» INSTRUCTIONS FOR THE TASK:
Each line of the data should be duplicated precisely.

Document understanding data:
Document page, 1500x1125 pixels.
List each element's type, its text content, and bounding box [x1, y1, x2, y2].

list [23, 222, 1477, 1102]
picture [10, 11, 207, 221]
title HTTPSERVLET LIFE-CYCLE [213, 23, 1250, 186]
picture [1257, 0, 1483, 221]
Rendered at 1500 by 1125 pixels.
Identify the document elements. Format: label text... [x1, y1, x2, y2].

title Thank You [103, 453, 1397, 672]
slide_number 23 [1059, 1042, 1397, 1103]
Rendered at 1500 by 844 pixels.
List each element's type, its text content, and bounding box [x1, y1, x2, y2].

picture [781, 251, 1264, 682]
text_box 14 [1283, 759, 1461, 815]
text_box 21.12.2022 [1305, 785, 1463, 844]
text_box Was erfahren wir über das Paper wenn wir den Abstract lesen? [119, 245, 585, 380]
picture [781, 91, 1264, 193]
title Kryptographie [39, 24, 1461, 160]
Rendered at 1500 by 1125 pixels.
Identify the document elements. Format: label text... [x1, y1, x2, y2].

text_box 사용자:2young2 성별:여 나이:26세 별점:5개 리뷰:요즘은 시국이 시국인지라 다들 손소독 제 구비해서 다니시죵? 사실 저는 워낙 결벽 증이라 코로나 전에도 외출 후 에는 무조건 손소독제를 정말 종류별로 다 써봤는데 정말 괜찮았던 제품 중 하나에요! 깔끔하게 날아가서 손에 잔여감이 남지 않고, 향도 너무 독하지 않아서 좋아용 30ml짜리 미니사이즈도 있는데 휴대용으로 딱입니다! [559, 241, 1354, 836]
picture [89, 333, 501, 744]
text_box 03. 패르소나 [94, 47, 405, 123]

» EXERCISE RESPONSE:
Document page, 1500x1125 pixels.
List each element's type, its text content, and bounding box [x1, y1, x2, y2].

list [23, 222, 1477, 1102]
picture [10, 11, 207, 221]
title HTTPSERVLET LIFE-CYCLE [213, 23, 1250, 186]
picture [1257, 0, 1483, 221]
Rendered at 1500 by 1125 pixels.
Identify the document elements. Format: label text... [x1, y1, x2, y2].

title Thank You [103, 453, 1397, 672]
slide_number 23 [1059, 1042, 1397, 1103]
Rendered at 1500 by 844 pixels.
List each element's type, its text content, and bounding box [x1, y1, x2, y2].

picture [781, 251, 1264, 682]
text_box 14 [1283, 759, 1461, 815]
text_box 21.12.2022 [1305, 785, 1463, 844]
text_box Was erfahren wir über das Paper wenn wir den Abstract lesen? [119, 245, 585, 380]
picture [781, 91, 1264, 193]
title Kryptographie [39, 24, 1461, 160]
Rendered at 1500 by 1125 pixels.
Identify the document elements. Format: label text... [x1, y1, x2, y2].

text_box 사용자:2young2 성별:여 나이:26세 별점:5개 리뷰:요즘은 시국이 시국인지라 다들 손소독 제 구비해서 다니시죵? 사실 저는 워낙 결벽 증이라 코로나 전에도 외출 후 에는 무조건 손소독제를 정말 종류별로 다 써봤는데 정말 괜찮았던 제품 중 하나에요! 깔끔하게 날아가서 손에 잔여감이 남지 않고, 향도 너무 독하지 않아서 좋아용 30ml짜리 미니사이즈도 있는데 휴대용으로 딱입니다! [559, 241, 1354, 836]
picture [89, 333, 501, 744]
text_box 03. 패르소나 [94, 47, 405, 123]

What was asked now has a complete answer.